Network traffic Machine learning

This project is designed to scan and analyze network traffic in real-time. The project includes several Python scripts that work together to achieve this goal:

  • traffic_scan.py: This script is used to train a model to predict the label (website and usage) based on the traffic data. It uses machine learning techniques, specifically logistic regression algorithm from sklearn library to classify the traffic data.

  • unsecured_scan.py: This script is used to scan for unsecured http connections and try to collect login and password data from them.

  • unencrypted_scan.py: This script is used to scan for unencrypted data in the traffic.

  • main.py: This script is the main script that ties everything together. It loads the traffic data, trains the model, scans for unsecured and unencrypted connections and then clusters the data using unsupervised learning techniques.

  • launch.sh: This script is used to launch the main script in the background and give execute permissions to the main script

  • get_model_info.py: This script is used to get the information about the trained model and generate a SQLite database to store it.

  • report.txt: This file is generated by the main script and contains the report of the traffic analysis.

  • clustering_traffic.py: This script is used to cluster the traffic data using unsupervised learning technique such as KMeans algorithm.

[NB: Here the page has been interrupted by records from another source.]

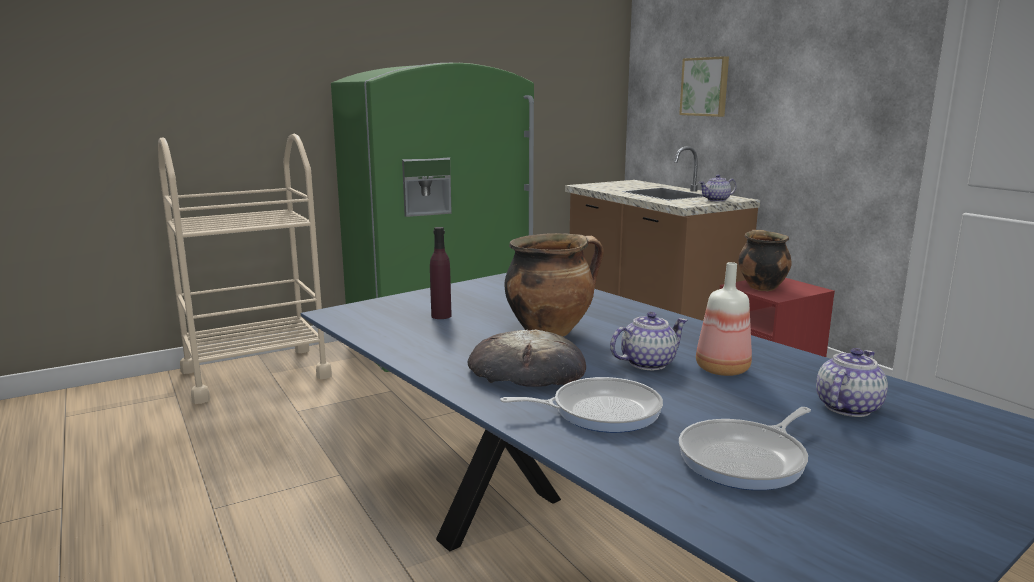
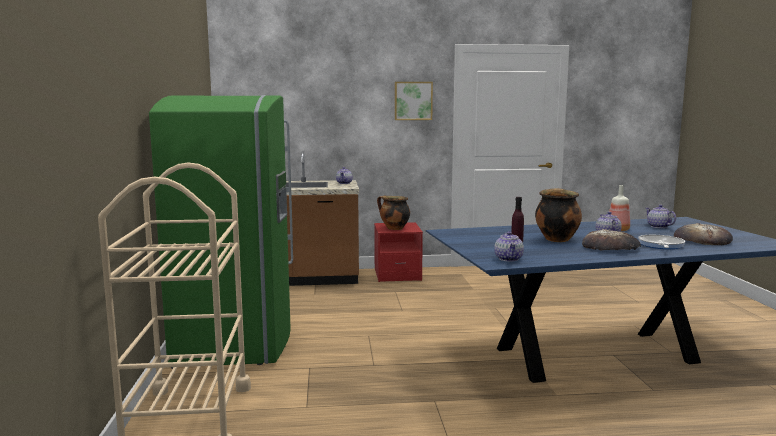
camera: 65 degrees left, 5 degrees down
picture [679,56,729,117] -> picture moved to [395,82,433,120]
frying pan [679,407,811,490] -> bread [674,223,733,245]
none -> teapot [494,231,524,261]

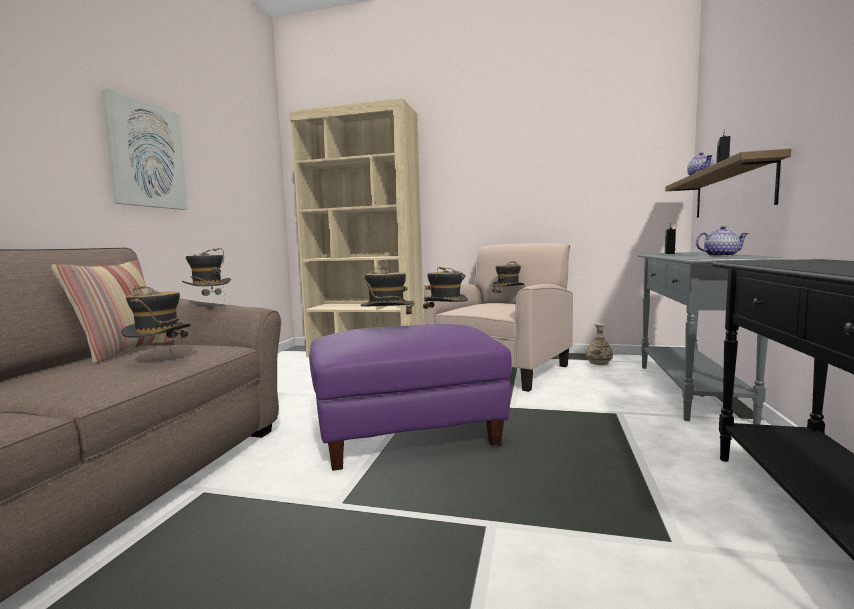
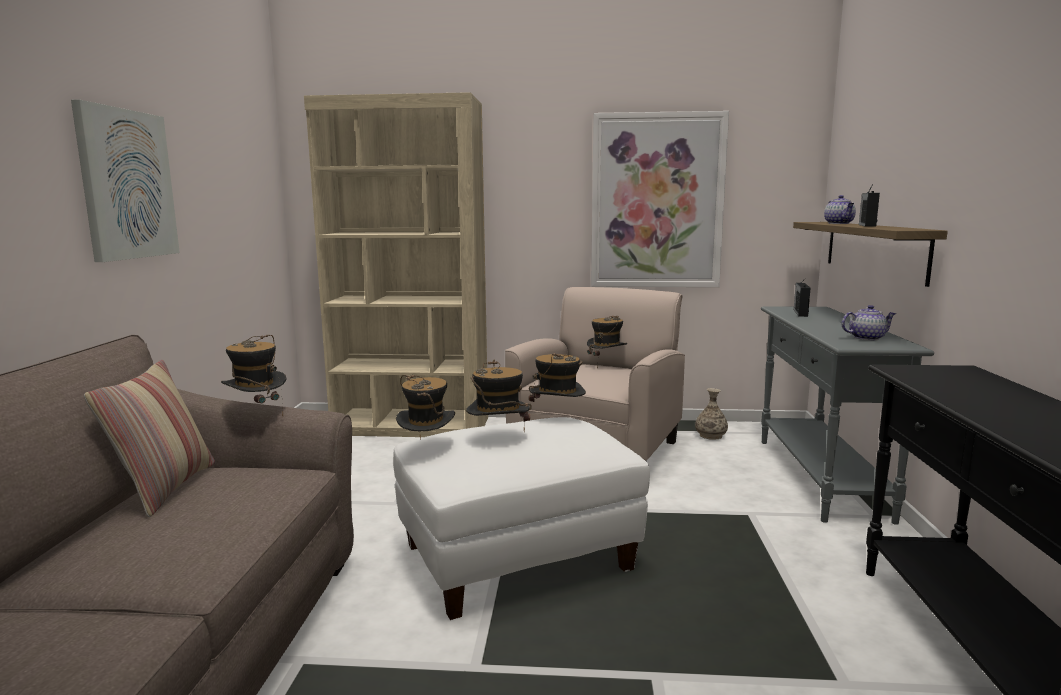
camera: 10 degrees left, 5 degrees up
hat [121,285,191,352] -> hat moved to [396,375,455,440]
purple ottoman [309,324,512,471] -> white ottoman [393,417,650,620]
none -> picture [591,111,729,287]

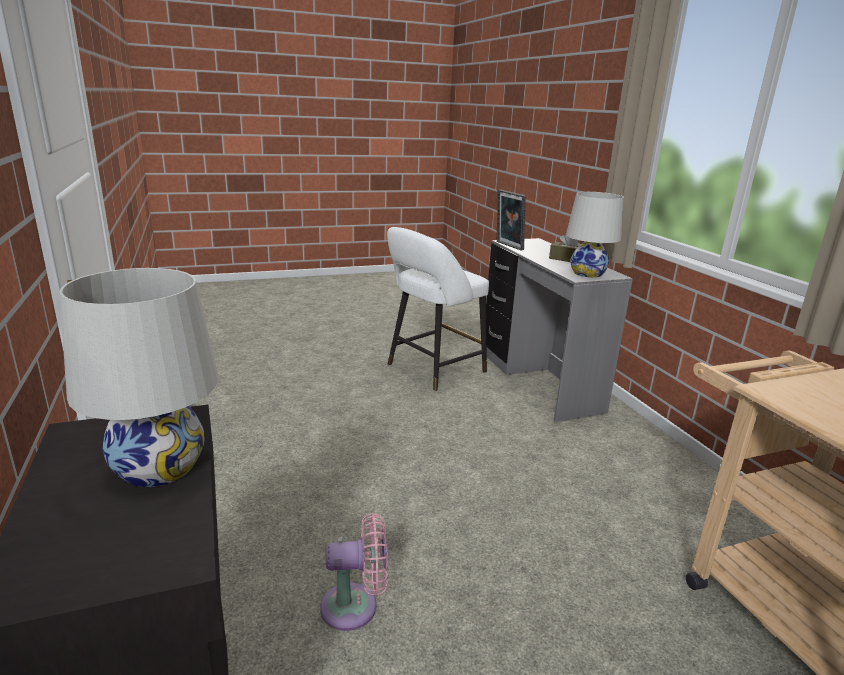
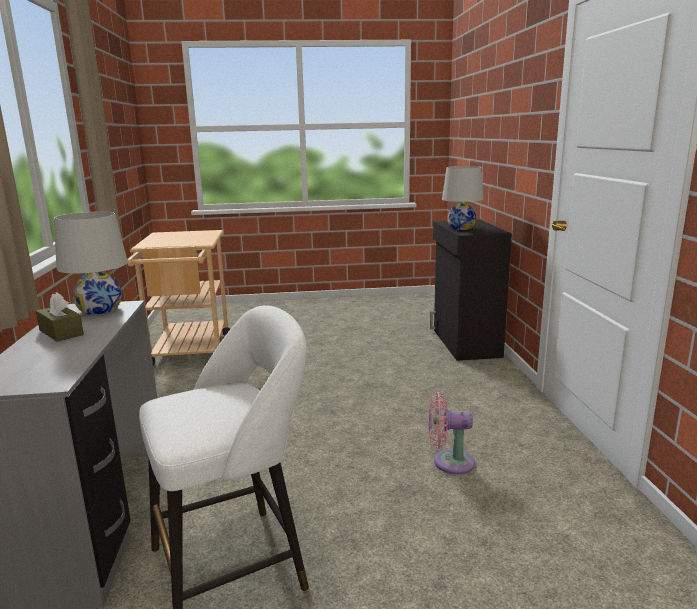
camera: 165 degrees left, 5 degrees down
pink fan [320,513,388,631] -> pink fan moved to [429,392,475,474]
picture frame [497,189,526,250] -> none

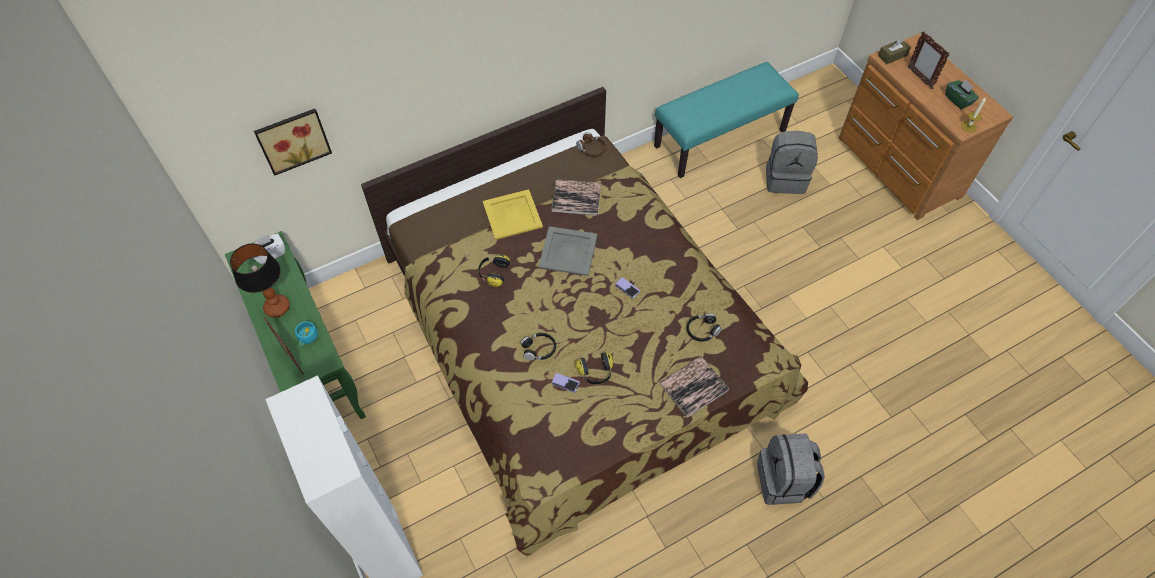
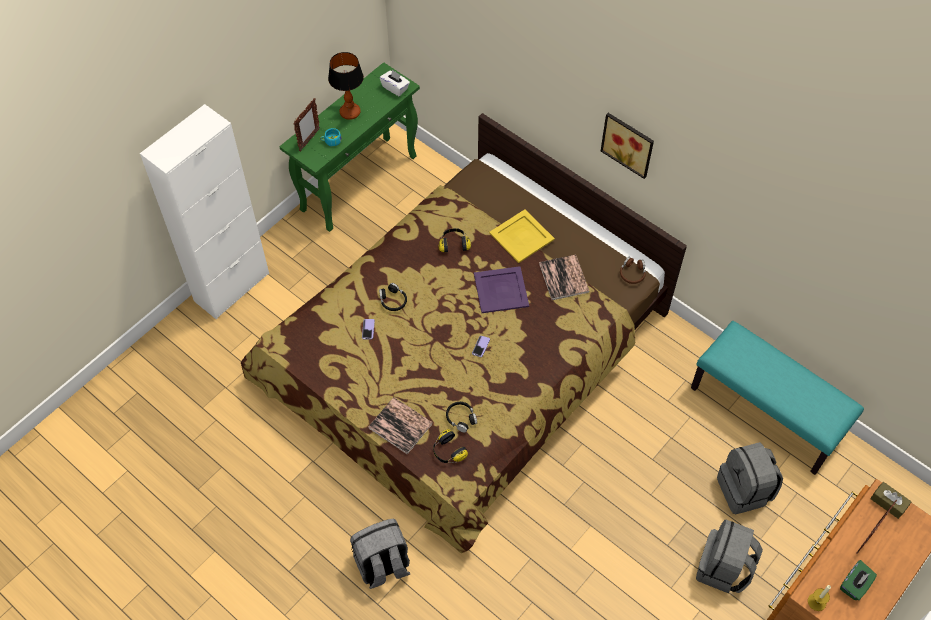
camera: 70 degrees right, 0 degrees up
picture [254,109,332,176] -> picture moved to [601,113,654,179]
grey tray [538,226,597,276] -> purple tray [474,266,529,313]
headphones [575,353,613,384] -> headphones moved to [433,429,468,463]
none -> grey backpack [696,520,763,593]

  • traffic_data.csv : The sample data set used in the project

Usage

  1. Run the launch.sh script in the terminal to start the main script in the background.
  2. The script will start analyzing the traffic, and at the end of the analysis, a report file will be generated.
  3. The get_model_info.py script can be run to store the model's information in a SQLite database.

Disclaimer

Please note that this project is for educational purposes only and should not be used in a production environment without proper security measures in place. The project uses techniques such as machine learning and unsupervised learning, which should be used with caution and proper understanding of the data and algorithms.